=== RECORDS FOR PROCESSING ===
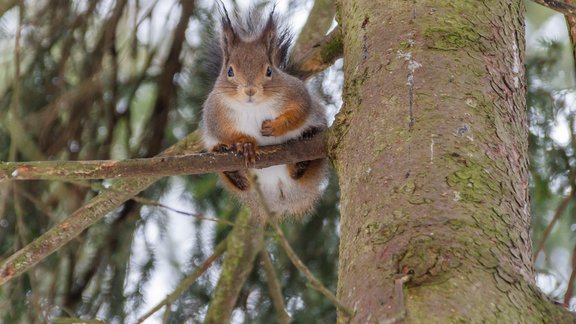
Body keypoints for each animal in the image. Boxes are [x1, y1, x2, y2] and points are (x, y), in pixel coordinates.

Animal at [201, 5, 328, 218]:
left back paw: (305, 150)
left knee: (302, 172)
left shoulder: (297, 93)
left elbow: (300, 112)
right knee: (240, 184)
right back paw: (229, 165)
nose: (250, 90)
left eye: (269, 71)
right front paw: (244, 144)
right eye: (229, 71)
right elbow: (223, 131)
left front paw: (276, 127)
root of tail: (278, 192)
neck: (253, 107)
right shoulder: (214, 113)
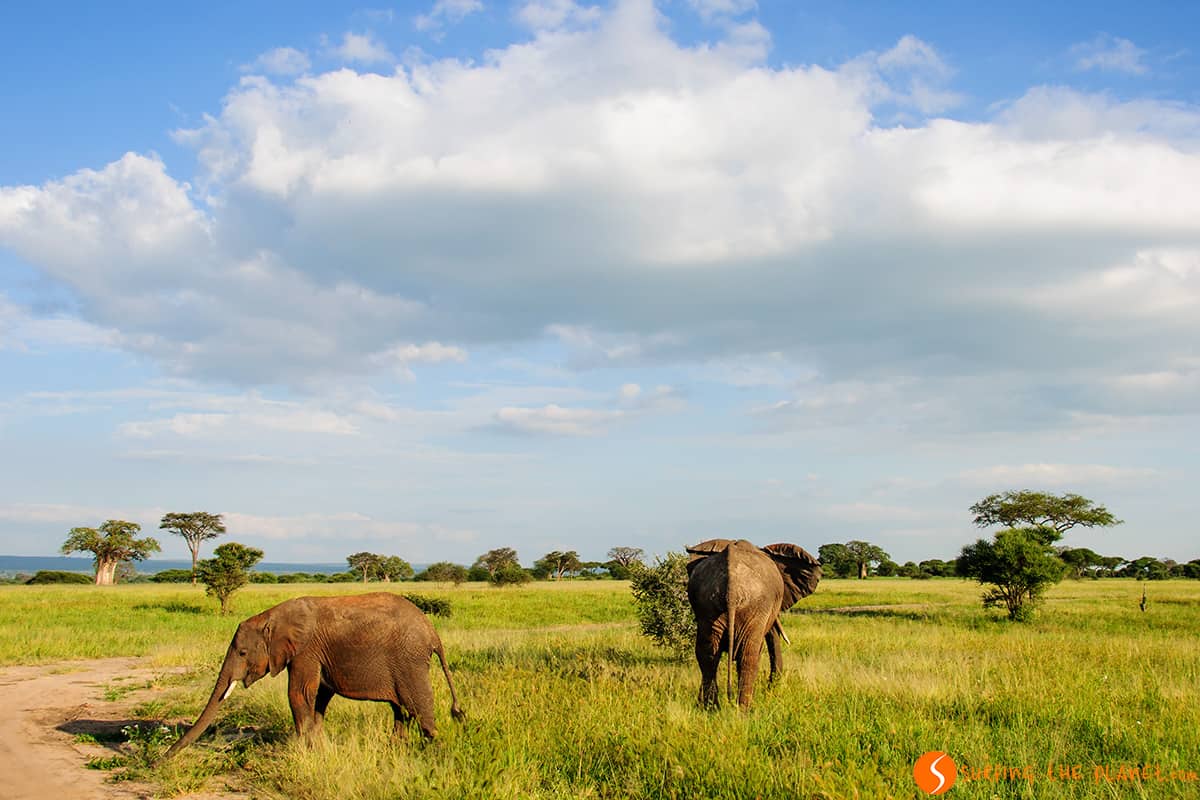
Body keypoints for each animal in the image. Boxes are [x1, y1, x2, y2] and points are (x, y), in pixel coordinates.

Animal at [163, 592, 464, 759]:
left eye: (243, 653)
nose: (159, 761)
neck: (272, 617)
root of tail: (433, 632)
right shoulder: (317, 654)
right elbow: (319, 695)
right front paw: (319, 746)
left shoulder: (305, 650)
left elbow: (299, 693)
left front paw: (303, 750)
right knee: (400, 709)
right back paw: (396, 747)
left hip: (409, 661)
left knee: (416, 705)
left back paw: (430, 746)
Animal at [686, 539, 821, 708]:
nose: (771, 689)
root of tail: (731, 589)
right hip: (755, 606)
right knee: (748, 656)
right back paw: (744, 710)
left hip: (708, 606)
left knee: (708, 655)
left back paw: (711, 708)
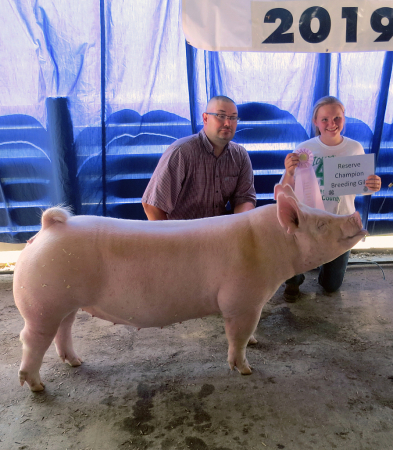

=== TASK DIRECTIONS ===
Transcribe exactly and only the lines from the top of the records through the line containing "right knee: (400, 709)", inclusive, and do not copy the pictures.

=== ANSWER TO THIS EXERCISE ===
Body keypoints for each animal in the image. Boxes are [x1, y1, x2, y2] and points are (x, y), in pixel coordinates.

Animal at [201, 5, 328, 218]:
left back paw: (305, 150)
left knee: (302, 172)
left shoulder: (297, 93)
left elbow: (300, 112)
right knee: (240, 184)
right back paw: (229, 165)
nose: (250, 90)
left eye: (269, 71)
right front paw: (244, 144)
right eye: (229, 71)
right elbow: (223, 131)
left front paw: (276, 127)
root of tail: (278, 192)
neck: (253, 107)
right shoulder: (214, 113)
Body keypoints for each animal in the image. Boxes are [x1, y1, x2, y2] and points are (x, y), in pixel coordinates.

Animal at [163, 592, 464, 759]:
left eye: (243, 653)
nose: (159, 761)
neck: (272, 617)
root of tail: (433, 632)
right shoulder: (317, 654)
right elbow: (319, 695)
right front paw: (319, 746)
left shoulder: (305, 650)
left elbow: (299, 693)
left front paw: (303, 750)
right knee: (400, 709)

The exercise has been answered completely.